資源作物、食品残さ、下水汚泥、家畜の排泄物などを発酵させたときに発生するバイオガスを利用した発電方法。発電には、ガスをボイラーで燃焼して水蒸気を発生させ蒸気タービンを駆動する方法と、ガスエンジンを利用して発電する方法がある。
バイオガス化は化石燃料の代替燃料として二酸化炭素の排出を減らせるほか、メタンの排出削減にもなる。また、発酵後に精製して得られる消化液と呼ばれる液状肥料は、においが少なく養分も豊富で化学肥料を減らせるといった利点がある。

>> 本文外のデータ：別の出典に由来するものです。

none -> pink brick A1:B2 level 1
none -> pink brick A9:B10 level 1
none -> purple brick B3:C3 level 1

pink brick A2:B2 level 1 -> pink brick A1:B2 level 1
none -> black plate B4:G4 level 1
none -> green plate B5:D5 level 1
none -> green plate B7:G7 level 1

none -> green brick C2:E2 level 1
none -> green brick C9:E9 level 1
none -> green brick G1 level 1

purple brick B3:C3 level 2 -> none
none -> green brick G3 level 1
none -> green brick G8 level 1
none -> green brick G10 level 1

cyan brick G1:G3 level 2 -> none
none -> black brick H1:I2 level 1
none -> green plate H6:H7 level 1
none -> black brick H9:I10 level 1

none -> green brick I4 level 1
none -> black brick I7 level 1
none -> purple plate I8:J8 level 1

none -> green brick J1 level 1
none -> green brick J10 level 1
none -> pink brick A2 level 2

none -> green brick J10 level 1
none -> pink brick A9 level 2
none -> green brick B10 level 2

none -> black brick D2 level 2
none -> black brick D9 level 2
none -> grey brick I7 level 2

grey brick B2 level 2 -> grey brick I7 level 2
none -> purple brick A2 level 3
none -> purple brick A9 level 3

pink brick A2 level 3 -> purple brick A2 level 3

バイオガスの生成には、ガス化による熱化学的な方法とメタン発酵による生物化学的な方法がある。前者は、ガス化剤と称される空気または酸素を用いて、水素と一酸化炭素を生成する方法である。経済的に発電するため、ガス化剤には一般に空気を用いており、安定した燃焼が得られる最低レベルの発熱量あるいはガス組成で発電している。

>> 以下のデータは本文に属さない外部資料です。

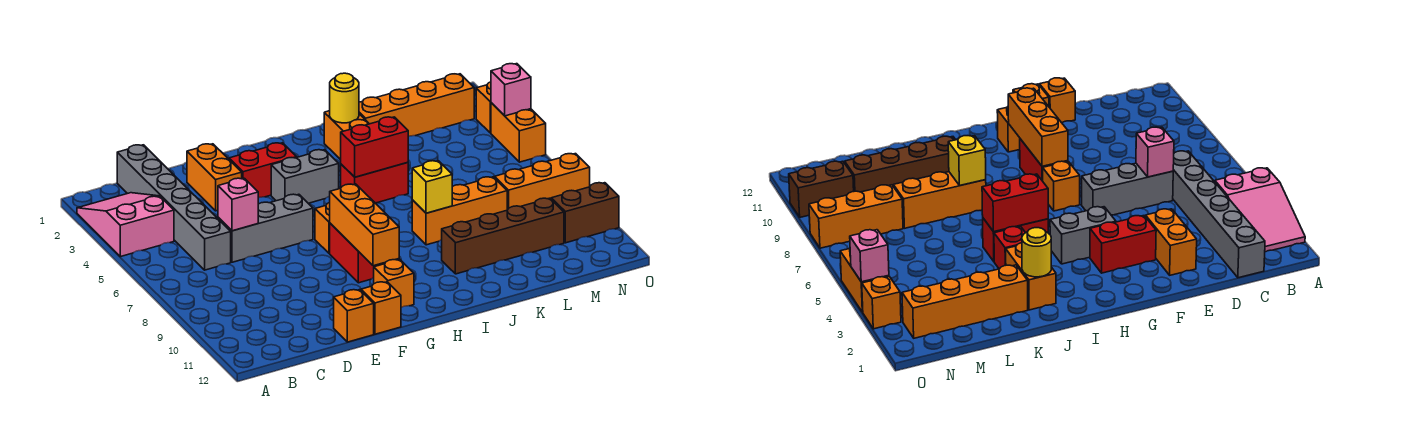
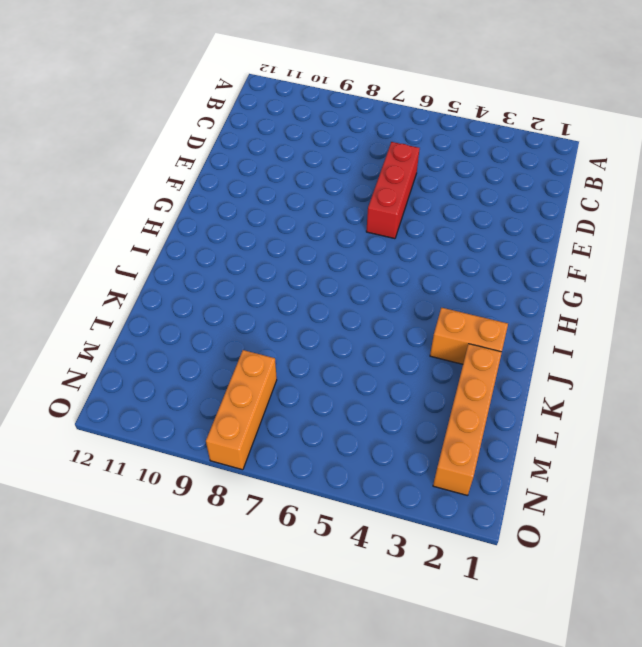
red brick D6:F6 level 1 -> grey brick D6:F6 level 1
none -> pink slope A2:B4 level 1 top 4
none -> grey brick C1:C6 level 1
none -> orange brick E2:E3 level 1

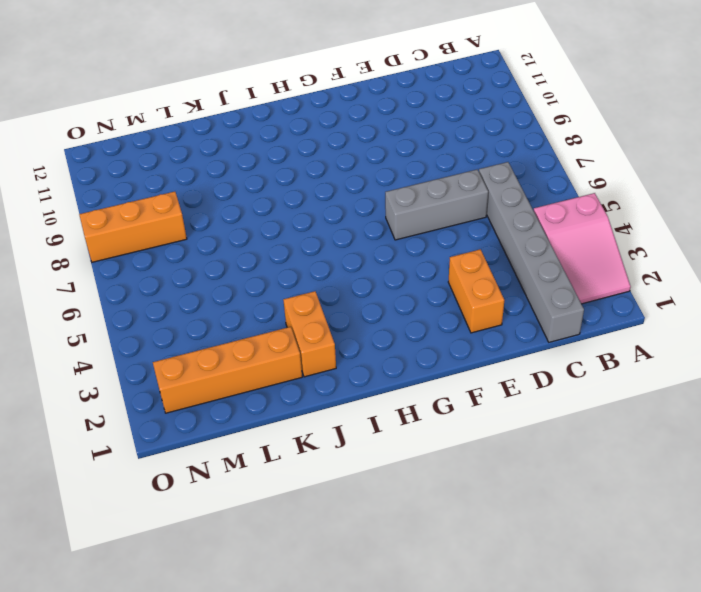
none -> orange brick E12 level 1
none -> red brick F3:G3 level 1
none -> orange brick F12 level 1

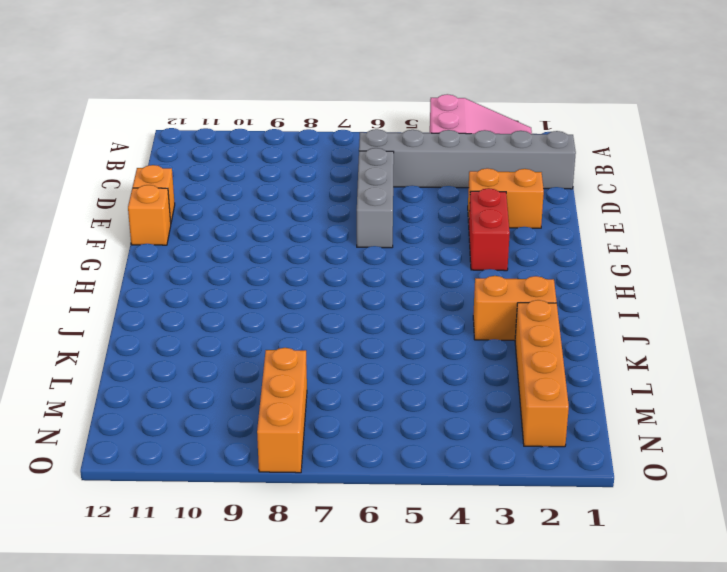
none -> grey brick G4:H4 level 1
none -> orange brick G7 level 1
none -> red brick G8:G9 level 1

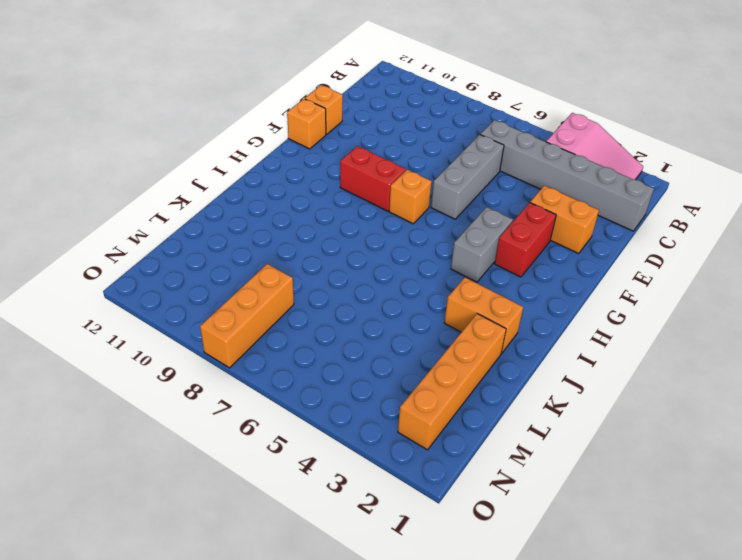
none -> orange brick G11 level 1
none -> red brick I5:J5 level 1
none -> red brick J4 level 1

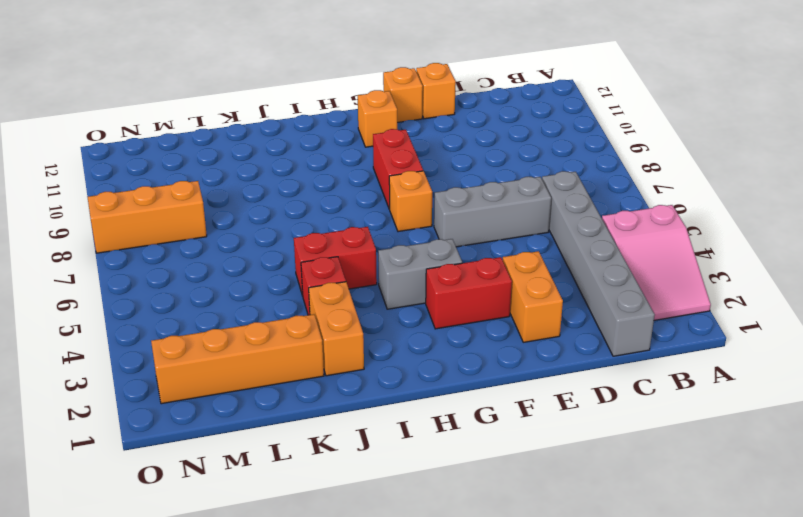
none -> orange brick J8:L8 level 1
none -> brown brick J10:M10 level 1
none -> brown brick N10:O10 level 1

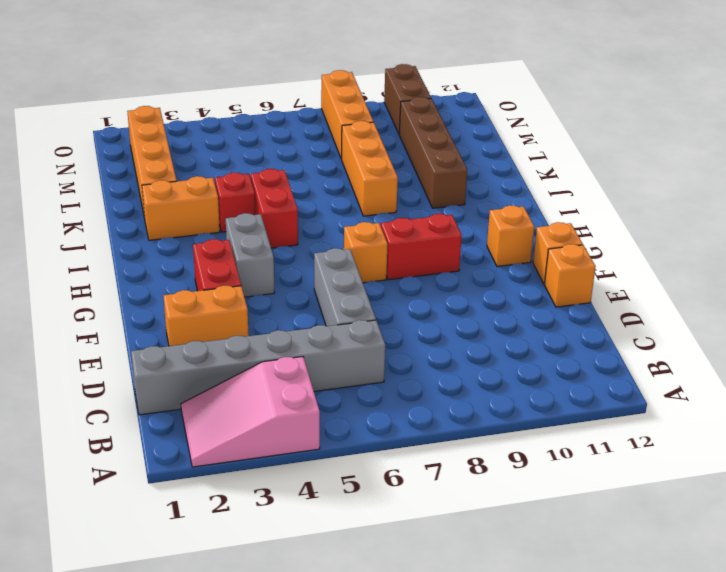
none -> orange brick O3 level 1
none -> orange brick O4:O5 level 1
none -> pink brick D6 level 2

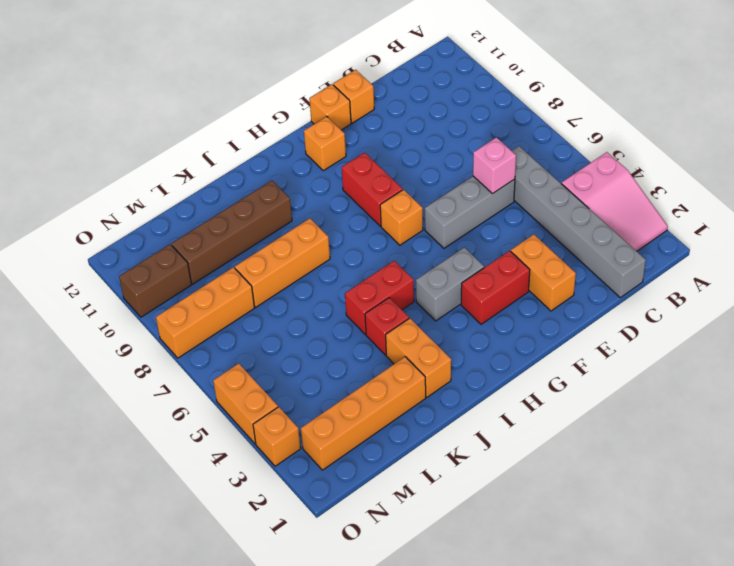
none -> orange brick G8:G10 level 2
none -> red brick I5:J5 level 2
none -> yellow round brick J2 level 2

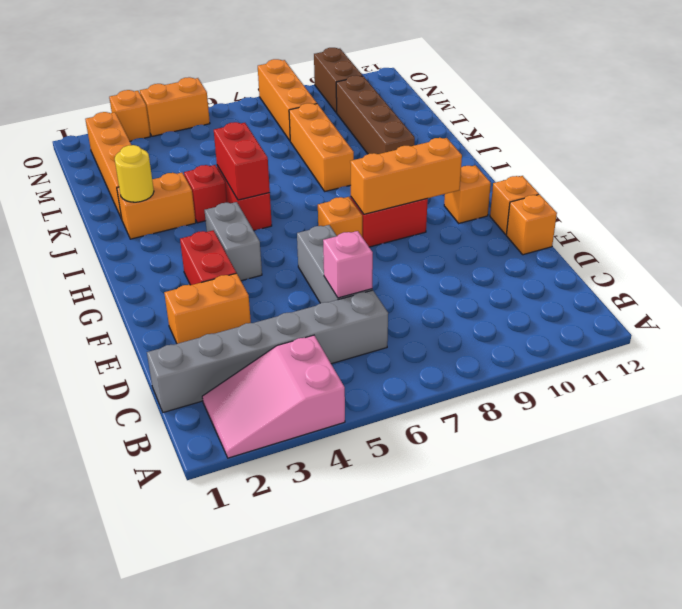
none -> yellow brick J8 level 2
none -> pink brick O4 level 2

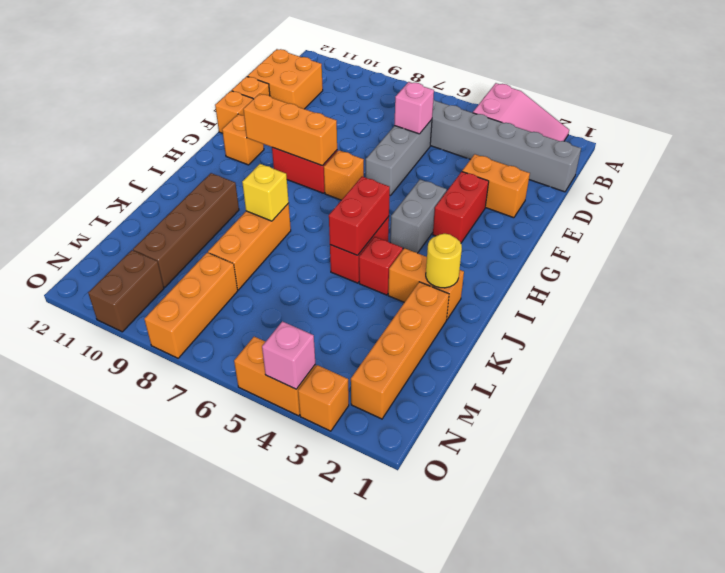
orange brick C11:D12 level 1 -> none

一方、後者のメタン発酵には、嫌気性生物であるメタン細菌によって行われる発酵のほかに、炭酸の還元や酢酸やメチルアルコールなどの有機物の分解によって生成する方式がある。発酵槽から発生するガス中のメタンの割合は原料の特性に依存し、一般的な値として約60%である。バイオガスの本格的な利用には、メタンの発酵速度を速めることや効率的な発酵槽の開発が課題となっている。